▶ **WHAT YOU SHOULD DO**:
Line by line, check the data for the string "image" and state how many lines have it, nothing more.

▶ **SUPPLIED INFORMATION**:

────────────────────────────────────────

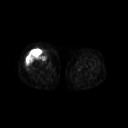
FDG PET of an extremity soft-tissue mass (from a PET/CT study), one axial slice. 128 × 128 image matrix. Female patient, age 57 years. Case-level facts recorded for this patient, not image findings: histological type: pleiomorphic undifferentiated sarcoma; grade: high; site of the primary tumour: right quadricep.
Structures marked on this image (expert contour drawn on MRI and transferred to this co-registered scan by the dataset authors):
- tumour plus oedema (research contour): bounding box (x1, y1, x2, y2) in pixels: (25, 50, 45, 70)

────────────────────────────────────────

▶ **ANSWER SPACE**:
2